Treaties agreed to be a country are another source of international law, but as other answers note, enforcing treaty obligations against a country is often challenging and often a country's own domestic courts will not agree to enforce a treaty obligation when a dispute arises, especially when the treaty obligation applies to actions of the nation as a whole (e.g. recognition of the legitimacy of a boundary), rather than to how individual cases (e.g. treatment of foreigners for tax purposes) is involved.

Often domestic courts will treat alleged treaty violations as non-justiciable political questions, will conclude that a treaty is not "self-executing" or will otherwise abstain from ruling on a claim that a treaty was violated or will defer to the government of their own country regarding its obligations when there is a dispute regarding those obligations.

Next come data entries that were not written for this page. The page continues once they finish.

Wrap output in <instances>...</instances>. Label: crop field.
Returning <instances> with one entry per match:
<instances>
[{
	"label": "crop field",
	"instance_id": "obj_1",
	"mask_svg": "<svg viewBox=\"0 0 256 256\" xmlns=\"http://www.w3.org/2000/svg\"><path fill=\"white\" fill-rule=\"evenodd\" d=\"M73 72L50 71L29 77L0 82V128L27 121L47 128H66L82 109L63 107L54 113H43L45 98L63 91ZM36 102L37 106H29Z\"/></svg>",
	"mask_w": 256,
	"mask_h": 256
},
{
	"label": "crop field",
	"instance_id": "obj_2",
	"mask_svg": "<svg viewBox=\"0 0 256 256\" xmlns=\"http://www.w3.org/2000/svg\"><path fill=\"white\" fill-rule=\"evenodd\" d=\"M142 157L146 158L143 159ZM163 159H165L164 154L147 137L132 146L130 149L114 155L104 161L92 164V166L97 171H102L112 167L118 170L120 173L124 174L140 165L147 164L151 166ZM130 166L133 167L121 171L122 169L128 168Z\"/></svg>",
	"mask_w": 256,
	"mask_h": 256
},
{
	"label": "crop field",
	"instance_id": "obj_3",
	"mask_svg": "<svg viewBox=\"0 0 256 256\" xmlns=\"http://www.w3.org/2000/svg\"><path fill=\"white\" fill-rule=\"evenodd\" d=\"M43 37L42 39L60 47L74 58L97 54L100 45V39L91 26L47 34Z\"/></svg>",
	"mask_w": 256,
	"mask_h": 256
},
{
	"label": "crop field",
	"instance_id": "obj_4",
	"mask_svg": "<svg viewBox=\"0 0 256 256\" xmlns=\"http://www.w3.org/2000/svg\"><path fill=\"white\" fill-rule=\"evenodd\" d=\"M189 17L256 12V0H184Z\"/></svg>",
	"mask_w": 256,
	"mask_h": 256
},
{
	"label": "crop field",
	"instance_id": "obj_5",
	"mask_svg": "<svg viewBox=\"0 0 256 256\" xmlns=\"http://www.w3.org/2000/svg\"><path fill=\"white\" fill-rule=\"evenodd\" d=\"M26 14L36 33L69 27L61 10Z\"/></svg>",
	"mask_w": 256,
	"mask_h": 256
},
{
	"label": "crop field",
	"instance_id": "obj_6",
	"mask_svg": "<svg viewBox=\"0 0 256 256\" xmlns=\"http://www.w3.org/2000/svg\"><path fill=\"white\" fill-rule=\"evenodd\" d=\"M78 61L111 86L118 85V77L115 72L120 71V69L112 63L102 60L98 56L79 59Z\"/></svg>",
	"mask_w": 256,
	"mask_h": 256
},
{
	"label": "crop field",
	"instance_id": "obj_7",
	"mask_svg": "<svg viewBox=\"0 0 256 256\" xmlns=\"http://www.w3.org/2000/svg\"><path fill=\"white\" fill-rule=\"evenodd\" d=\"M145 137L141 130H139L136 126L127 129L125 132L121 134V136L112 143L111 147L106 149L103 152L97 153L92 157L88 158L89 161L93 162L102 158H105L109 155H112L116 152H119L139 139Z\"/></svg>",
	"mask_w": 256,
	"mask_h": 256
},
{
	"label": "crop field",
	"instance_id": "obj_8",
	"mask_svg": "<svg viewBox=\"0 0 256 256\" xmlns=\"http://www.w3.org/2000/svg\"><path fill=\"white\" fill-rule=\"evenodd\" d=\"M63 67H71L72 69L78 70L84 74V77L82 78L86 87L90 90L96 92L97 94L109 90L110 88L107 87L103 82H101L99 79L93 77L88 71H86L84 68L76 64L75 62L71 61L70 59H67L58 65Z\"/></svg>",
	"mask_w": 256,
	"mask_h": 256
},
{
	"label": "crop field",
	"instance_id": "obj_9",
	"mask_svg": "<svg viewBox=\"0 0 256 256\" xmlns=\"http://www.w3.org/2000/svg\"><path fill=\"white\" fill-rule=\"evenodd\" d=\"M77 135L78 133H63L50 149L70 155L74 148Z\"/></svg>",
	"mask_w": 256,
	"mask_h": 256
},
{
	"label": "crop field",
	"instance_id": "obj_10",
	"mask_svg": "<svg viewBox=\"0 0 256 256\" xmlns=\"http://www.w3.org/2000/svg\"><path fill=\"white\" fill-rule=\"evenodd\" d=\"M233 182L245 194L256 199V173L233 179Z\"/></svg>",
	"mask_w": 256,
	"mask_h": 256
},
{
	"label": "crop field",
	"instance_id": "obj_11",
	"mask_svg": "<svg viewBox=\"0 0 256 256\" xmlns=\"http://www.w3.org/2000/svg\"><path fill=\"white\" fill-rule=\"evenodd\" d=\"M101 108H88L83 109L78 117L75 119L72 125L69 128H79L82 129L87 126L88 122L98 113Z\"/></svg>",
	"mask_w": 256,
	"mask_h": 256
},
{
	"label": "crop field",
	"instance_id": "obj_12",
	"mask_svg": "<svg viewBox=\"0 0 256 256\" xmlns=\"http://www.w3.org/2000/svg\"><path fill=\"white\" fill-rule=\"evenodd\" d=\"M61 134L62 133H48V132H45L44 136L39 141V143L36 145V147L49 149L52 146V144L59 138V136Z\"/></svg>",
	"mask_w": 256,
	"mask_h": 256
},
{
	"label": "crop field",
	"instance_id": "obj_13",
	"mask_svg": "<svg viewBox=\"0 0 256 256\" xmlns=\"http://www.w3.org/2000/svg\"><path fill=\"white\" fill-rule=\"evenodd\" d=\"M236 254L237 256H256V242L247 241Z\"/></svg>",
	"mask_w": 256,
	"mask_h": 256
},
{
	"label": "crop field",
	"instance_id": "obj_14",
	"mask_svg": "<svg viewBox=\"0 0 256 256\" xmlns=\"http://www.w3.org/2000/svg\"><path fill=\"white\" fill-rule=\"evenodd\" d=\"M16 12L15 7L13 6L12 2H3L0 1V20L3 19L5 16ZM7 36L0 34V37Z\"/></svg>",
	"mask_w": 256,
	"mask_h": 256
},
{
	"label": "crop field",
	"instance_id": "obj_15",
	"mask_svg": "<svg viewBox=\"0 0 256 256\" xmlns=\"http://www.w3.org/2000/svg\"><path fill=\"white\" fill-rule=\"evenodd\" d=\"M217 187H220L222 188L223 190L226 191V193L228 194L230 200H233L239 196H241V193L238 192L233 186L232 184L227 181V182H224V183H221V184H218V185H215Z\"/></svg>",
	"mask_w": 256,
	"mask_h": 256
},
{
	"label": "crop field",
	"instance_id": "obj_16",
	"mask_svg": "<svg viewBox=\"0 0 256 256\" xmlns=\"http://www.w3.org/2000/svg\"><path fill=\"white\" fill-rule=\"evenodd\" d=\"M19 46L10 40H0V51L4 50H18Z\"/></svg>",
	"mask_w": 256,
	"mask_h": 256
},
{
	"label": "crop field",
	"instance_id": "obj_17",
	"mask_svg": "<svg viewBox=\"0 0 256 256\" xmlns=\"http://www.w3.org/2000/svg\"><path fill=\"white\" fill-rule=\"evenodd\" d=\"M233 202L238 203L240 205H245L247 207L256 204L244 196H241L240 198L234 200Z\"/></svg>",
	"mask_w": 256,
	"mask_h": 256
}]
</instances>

Many treaties provide no forum other than a signatory's domestic courts to enforce it, although others authorize international tribunals or arbitration forums to rule on disputes arising under the treaty. But even if there is a tribunal or arbitrator ruling, enforcing that ruling without the consent of a country that is supposed to be bound by it is very challenging in most circumstances.


Enforcement of any law requires someone with the ability and desire to enforce it. Enforcing the Geneva Convention implies either imposing sanctions on the violating country or military action against the violating country.

Any country can impose sanctions, for any reason they deem appropriate. Likewise they are, ultimately able to take military action against anyone they want to. Just how wise or effective either action would be, well, that’s another matter.

Economic or military action against the permanent members of the UN Security Council, regardless of justification, by non-members without the support of members, is probably going to be a bad idea. Even with such support it might end badly, with “bad” possibly going as high as the end or the world as we know it.

International law is countries regulating trade (aka normalizing the rules for how trade works) and war because trade benefits everyone and wars end and you have to get along afterwards, and you might lose.